Elevator Buttons

Description

Teenagers are most influenced by their friends. Help them curate their friends, but most importantly, be one. And you’d better start before they’re teenagers because if you’re not established in their circle of trust before puberty, you’ll be drowned out by the noise of their new relationships.

“Friends are like elevator buttons,” says my friend Brian Moore. “They’ll take you up or they’ll take you down…Show me your friends and I’ll show you your future,” he says.

“New friends will meet you right where you are,” says Rusty Gordon. “But they won’t leave you there. Over time, they’ll take you up or they’ll take you down.”

Going up?

Walk with the wise and become wise, for a companion of fools suffers harm. (Proverbs 13:20)

Going down?

Do not be misled: “Bad company corrupts good character.” (1 Corinthians 15:13)

When I’m asked about parenting teenagers, I always come back to this. Teenagers are most influenced by their friends. Help them curate their friends, but most importantly, be one. And you’d better start before they’re teenagers because if you’re not established in their circle of trust before puberty, you’ll be drowned out by the noise of their new relationships.

Dads want to hold their kids accountable, but Bob Goff says to hold them close instead. You gotta’ be close to know what they’re dealing with . . . who they’re listening to. Steve Farrar (one of our speakers at the 2015 Radical Mentoring Summit) points out that error grows with distance. The further we are from our kids, the less we’ll know and the more mis-reads will make.

I went “all in” with Jesus when my kids were small. Son was 10, daughter was 7. Up till then, I’d been at all their games, recitals, plays and such, but in body only. My mind was always on my work and career (I can’t imagine how much more distracted I’d have been if we’d had smartphones back then).

But here’s the switch that happened.

I went from emotionally unavailable to emotionally available.

Not perfectly, not all the time, but a lot more than ever “BC” (before Christ). When I grasped the fact that I was loved . . . all the time . . . unconditionally . . . by my Heavenly Father, I relaxed for the first time in my life. I began to trust God with my career, doing what I needed to do but not letting work occupy my every thought and moment. I suddenly found bandwidth for the people I cared most about . . . my kids and my wife. Instead of just being there physically, I started listening to their words AND their hearts. I started paying attention to my kids’ interactions with other kids. Slowly my wife and I began to “curate” those friends, encouraging some into our circle, gracefully leaving others behind. Our kids got through it in one piece. As adults, 25 years later, some of their best friends are those kids who were curated into their lives during the teen years.

I’ve always said love is spelled t-i-m-e. That’s not true anymore. “Love is spelled A-t-t-e-n-t-i-o-n,” says Pastor Moore. Present, focused, emotionally available, “listening-to-the-heart” attention. More than once a week. More than small talk and sports teams. Truly being in your kids’ frame of reference. Tracking their hearts constantly.

Focused attention.

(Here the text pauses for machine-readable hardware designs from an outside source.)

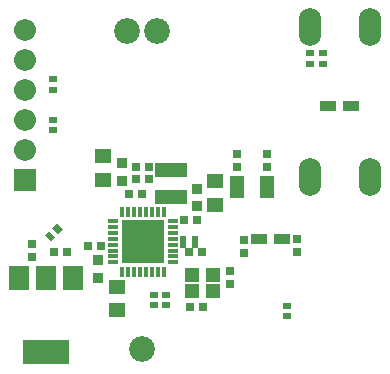
<source format=gbr>
G04 #@! TF.FileFunction,Soldermask,Top*
%FSLAX46Y46*%
G04 Gerber Fmt 4.6, Leading zero omitted, Abs format (unit mm)*
G04 Created by KiCad (PCBNEW 4.0.5) date 05/26/17 17:56:53*
%MOMM*%
%LPD*%
G01*
G04 APERTURE LIST*
%ADD10C,0.100000*%
%ADD11R,0.965200X0.406400*%
%ADD12R,0.406400X0.965200*%
%ADD13R,1.877400X1.877400*%
%ADD14C,2.184400*%
%ADD15R,3.952400X2.152400*%
%ADD16R,1.652400X2.152400*%
%ADD17R,1.352400X0.902400*%
%ADD18R,1.302400X1.152400*%
%ADD19R,0.652400X0.752400*%
%ADD20R,0.752400X0.652400*%
%ADD21R,1.152400X1.952400*%
%ADD22R,0.533400X0.533400*%
%ADD23R,2.692400X1.173480*%
%ADD24R,0.752400X0.552400*%
%ADD25R,1.402400X1.152400*%
%ADD26R,0.902400X0.952400*%
%ADD27R,1.852400X1.852400*%
%ADD28O,1.852400X1.852400*%
%ADD29O,1.879600X3.200400*%
G04 APERTURE END LIST*
D10*
D11*
X9781540Y15466000D03*
X9781540Y14966000D03*
X9781540Y14466000D03*
X9781540Y13966000D03*
X9781540Y13466000D03*
X9781540Y12966000D03*
X9781540Y12466000D03*
X9781540Y11966000D03*
D12*
X10571540Y11176000D03*
X11071540Y11176000D03*
X11571540Y11176000D03*
X12071540Y11176000D03*
X12571540Y11176000D03*
X13071540Y11176000D03*
X13571540Y11176000D03*
X14071540Y11176000D03*
D11*
X14861540Y11966000D03*
X14861540Y12466000D03*
X14861540Y12966000D03*
X14861540Y13466000D03*
X14861540Y13966000D03*
X14861540Y14466000D03*
X14861540Y14966000D03*
X14861540Y15466000D03*
D12*
X14071540Y16256000D03*
X13571540Y16256000D03*
X13071540Y16256000D03*
X12571540Y16256000D03*
X12071540Y16256000D03*
X11571540Y16256000D03*
X11051540Y16256000D03*
X10571540Y16256000D03*
D13*
X13184040Y12853500D03*
X13184040Y14578500D03*
X11459040Y12853500D03*
X11459040Y14578500D03*
D14*
X13464540Y31521400D03*
X10924540Y31521400D03*
X12194540Y4597400D03*
D15*
X4117340Y4343000D03*
D16*
X4117340Y10643000D03*
X1817340Y10643000D03*
X6417340Y10643000D03*
D17*
X29908540Y25196800D03*
X28008540Y25196800D03*
D18*
X16501140Y9510800D03*
X18251140Y9510800D03*
X18251140Y10910800D03*
X16501140Y10910800D03*
D19*
X22786340Y21149400D03*
X22786340Y20049400D03*
X19662140Y10118000D03*
X19662140Y11218000D03*
D20*
X17418140Y8178800D03*
X16318140Y8178800D03*
D21*
X20291740Y18313400D03*
X22791740Y18313400D03*
D22*
X15699740Y13957300D03*
X15699740Y13474700D03*
X16715740Y13957300D03*
X16715740Y13474700D03*
D19*
X20246340Y21149400D03*
X20246340Y20049400D03*
D23*
X14721840Y19763740D03*
X14721840Y17472660D03*
D24*
X27536140Y29672700D03*
X27536140Y28772700D03*
D25*
X8917940Y18977100D03*
X8917940Y20977100D03*
D26*
X10505440Y18871500D03*
X10505440Y20371500D03*
D20*
X12236540Y17767300D03*
X11136540Y17767300D03*
X16216540Y12801600D03*
X17316540Y12801600D03*
D25*
X18430240Y18830800D03*
X18430240Y16830800D03*
D26*
X16842740Y18212500D03*
X16842740Y16712500D03*
D20*
X16910140Y15582900D03*
X15810140Y15582900D03*
X12808040Y20015200D03*
X11708040Y20015200D03*
X11708040Y19062700D03*
X12808040Y19062700D03*
D19*
X20855940Y13885000D03*
X20855940Y12785000D03*
X25377140Y13948500D03*
X25377140Y12848500D03*
X2923540Y13516700D03*
X2923540Y12416700D03*
D20*
X5899240Y12814300D03*
X4799240Y12814300D03*
D25*
X10073640Y7902700D03*
X10073640Y9902700D03*
D26*
X8511540Y10629200D03*
X8511540Y12129200D03*
D20*
X7656740Y13309600D03*
X8756740Y13309600D03*
D27*
X2313940Y18948400D03*
D28*
X2313940Y21488400D03*
X2313940Y24028400D03*
X2313940Y26568400D03*
X2313940Y29108400D03*
X2313940Y31648400D03*
D29*
X31549340Y31851600D03*
X26469340Y31851600D03*
X31549340Y19151600D03*
X26469340Y19151600D03*
D24*
X24475440Y7385900D03*
X24475440Y8285900D03*
X26469340Y29672700D03*
X26469340Y28772700D03*
D17*
X22166540Y13931900D03*
X24066540Y13931900D03*
D24*
X4663440Y24033900D03*
X4663440Y23133900D03*
X4726940Y27450200D03*
X4726940Y26550200D03*
D10*
G36*
X4504853Y13711186D02*
X3972826Y14243213D01*
X4363431Y14633818D01*
X4895458Y14101791D01*
X4504853Y13711186D01*
X4504853Y13711186D01*
G37*
G36*
X5141249Y14347582D02*
X4609222Y14879609D01*
X4999827Y15270214D01*
X5531854Y14738187D01*
X5141249Y14347582D01*
X5141249Y14347582D01*
G37*
D24*
X13210540Y9213000D03*
X13210540Y8313000D03*
X14290040Y9213000D03*
X14290040Y8313000D03*
M02*

</source>
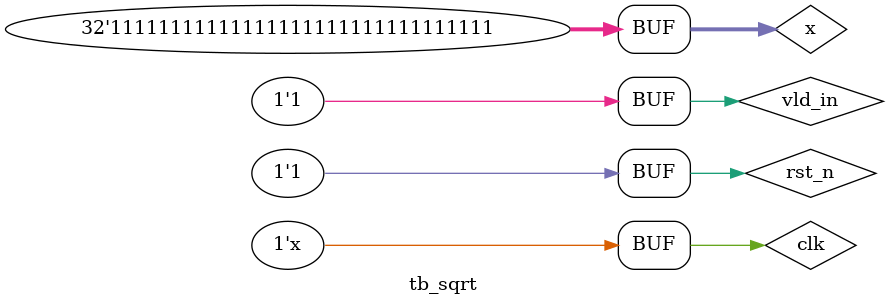
<source format=v>
module tb_sqrt ();
    
    reg clk,rst_n,vld_in;
    reg [31:0] x;
    wire vld_out;
    wire [15:0] y;
    
    sqrt_top ins_0(
        .clk(clk),
        .rst_n(rst_n),
        .vld_in(vld_in),
        .x(x),
        .vld_out(vld_out),
        .y(y)
    );
    
    always #5 clk <= ~clk;
    
    initial begin
        clk <= 1'b0;
        rst_n <= 1'b0;
        vld_in <= 1'b0;
        x <= 0;
        #20
        rst_n <= 1'b1;
        vld_in <= 1'b1;
        x <= 256;
        #10
        x <= 255;
        #10
        x <= 2147483648;
        #10
        x <= 4294967295;
    end

endmodule

</source>
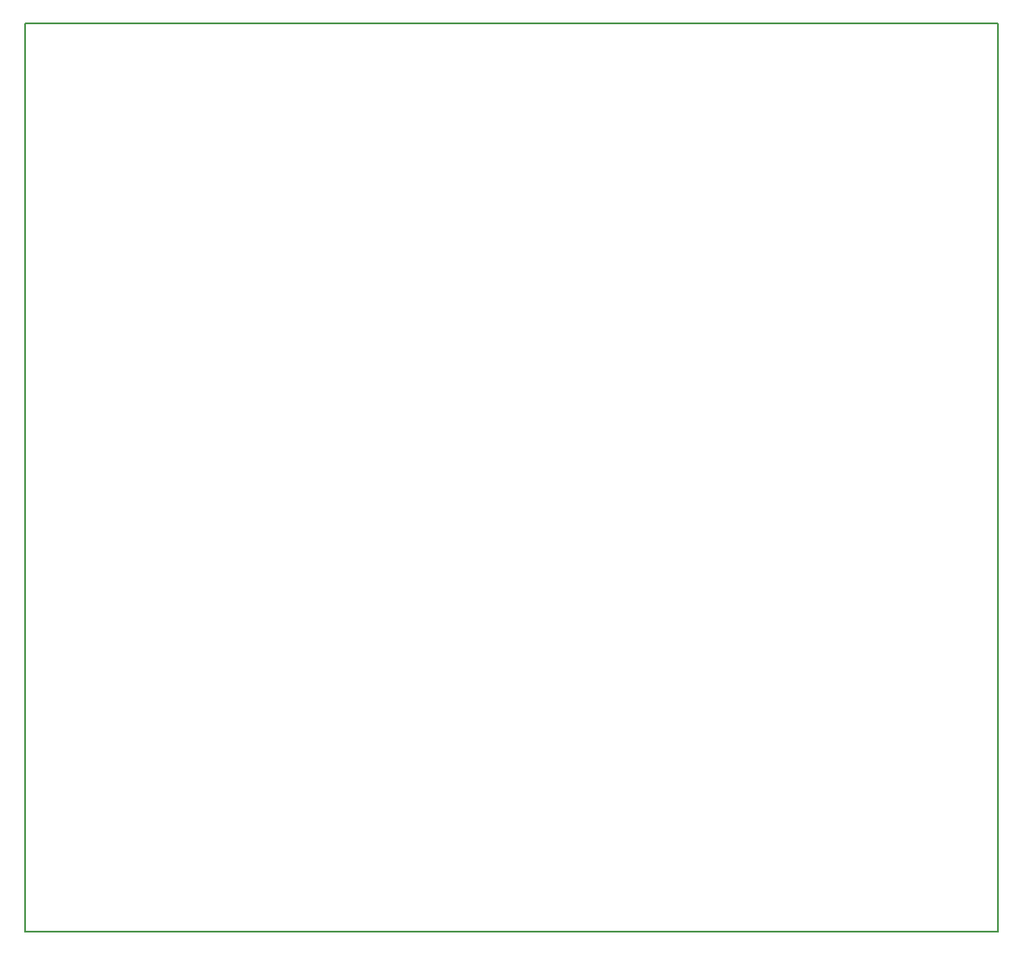
<source format=gbr>
G04 DipTrace 3.3.1.3*
G04 BoardOutline.gbr*
%MOIN*%
G04 #@! TF.FileFunction,Profile*
G04 #@! TF.Part,Single*
%ADD11C,0.005512*%
%FSLAX26Y26*%
G04*
G70*
G90*
G75*
G01*
G04 BoardOutline*
%LPD*%
X393700Y393700D2*
D11*
Y3893700D1*
X4143700D1*
Y393700D1*
X393700D1*
M02*

</source>
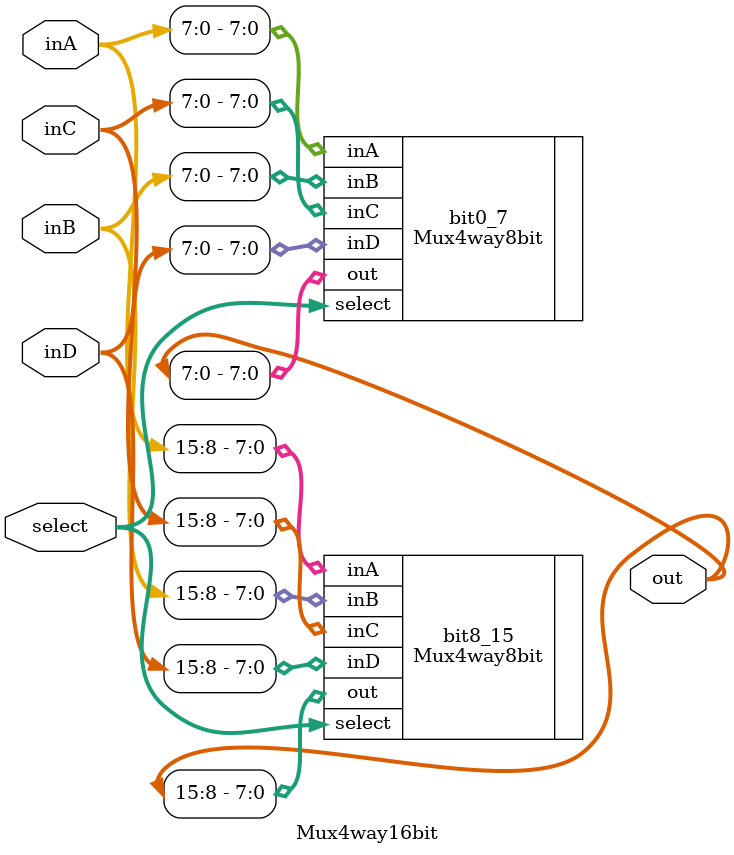
<source format=v>
`ifndef _MUX4WAY16bit
`define _MUX4WAY16bit
`include "Mux4way8bit.v"

module Mux4way16bit(out, select, inA, inB, inC, inD);
    output wire [15:0] out;
    input  wire [1:0] select;
    input  wire [15:0] inA;
    input  wire [15:0] inB;
    input  wire [15:0] inC;
    input  wire [15:0] inD;

    Mux4way8bit bit0_7(.out(out[7:0]), .select(select), .inA(inA[7:0]), .inB(inB[7:0]), .inC(inC[7:0]), .inD(inD[7:0]));
    Mux4way8bit bit8_15(.out(out[15:8]), .select(select), .inA(inA[15:8]), .inB(inB[15:8]), .inC(inC[15:8]), .inD(inD[15:8]));

endmodule
`endif

</source>
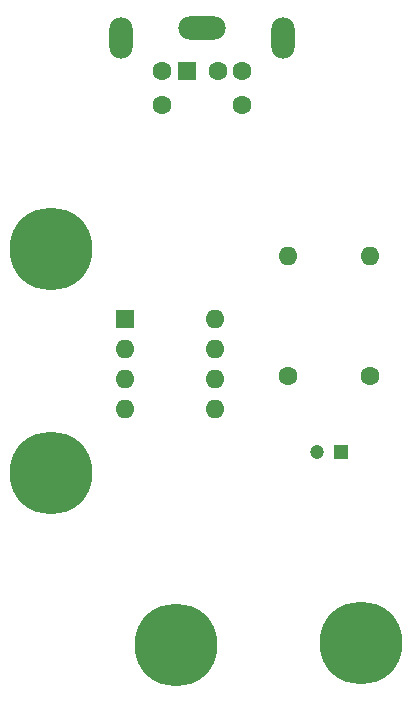
<source format=gbr>
%TF.GenerationSoftware,KiCad,Pcbnew,8.0.4*%
%TF.CreationDate,2024-09-08T08:45:51+02:00*%
%TF.ProjectId,Lichtschranke-M,4c696368-7473-4636-9872-616e6b652d4d,rev?*%
%TF.SameCoordinates,Original*%
%TF.FileFunction,Soldermask,Bot*%
%TF.FilePolarity,Negative*%
%FSLAX46Y46*%
G04 Gerber Fmt 4.6, Leading zero omitted, Abs format (unit mm)*
G04 Created by KiCad (PCBNEW 8.0.4) date 2024-09-08 08:45:51*
%MOMM*%
%LPD*%
G01*
G04 APERTURE LIST*
%ADD10R,1.600000X1.600000*%
%ADD11C,1.600000*%
%ADD12O,2.000000X3.500000*%
%ADD13O,4.000000X2.000000*%
%ADD14O,1.600000X1.600000*%
%ADD15R,1.200000X1.200000*%
%ADD16C,1.200000*%
%ADD17C,7.000000*%
G04 APERTURE END LIST*
D10*
%TO.C,J1*%
X143500000Y-55500000D03*
D11*
X146100000Y-55500000D03*
X141400000Y-55500000D03*
X148200000Y-55500000D03*
X141400000Y-58300000D03*
X148200000Y-58300000D03*
D12*
X151650000Y-52650000D03*
D13*
X144800000Y-51850000D03*
D12*
X137950000Y-52650000D03*
%TD*%
D11*
%TO.C,R1*%
X152030000Y-81310000D03*
D14*
X152030000Y-71150000D03*
%TD*%
D15*
%TO.C,C2*%
X156520000Y-87730000D03*
D16*
X154520000Y-87730000D03*
%TD*%
D17*
%TO.C,J3*%
X132000000Y-89500000D03*
%TD*%
D11*
%TO.C,R2*%
X159030000Y-81310000D03*
D14*
X159030000Y-71150000D03*
%TD*%
D17*
%TO.C,J5*%
X158200000Y-103900000D03*
%TD*%
%TO.C,J2*%
X132000000Y-70500000D03*
%TD*%
%TO.C,J4*%
X142570000Y-104050000D03*
%TD*%
D10*
%TO.C,U1*%
X138230000Y-76430000D03*
D14*
X138230000Y-78970000D03*
X138230000Y-81510000D03*
X138230000Y-84050000D03*
X145850000Y-84050000D03*
X145850000Y-81510000D03*
X145850000Y-78970000D03*
X145850000Y-76430000D03*
%TD*%
M02*

</source>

They’ll feel your love. You’ll earn influence. And you’ll become a friend who can help with the elevator buttons.

Prayer – Father, when we think back to how little we knew when we were younger, we’re in awe of your grace and mercy toward us. Please help us choose our friends wisely, and help us as we help our kids choose the friends who will walk wisely with their God. In Jesus name, Amen.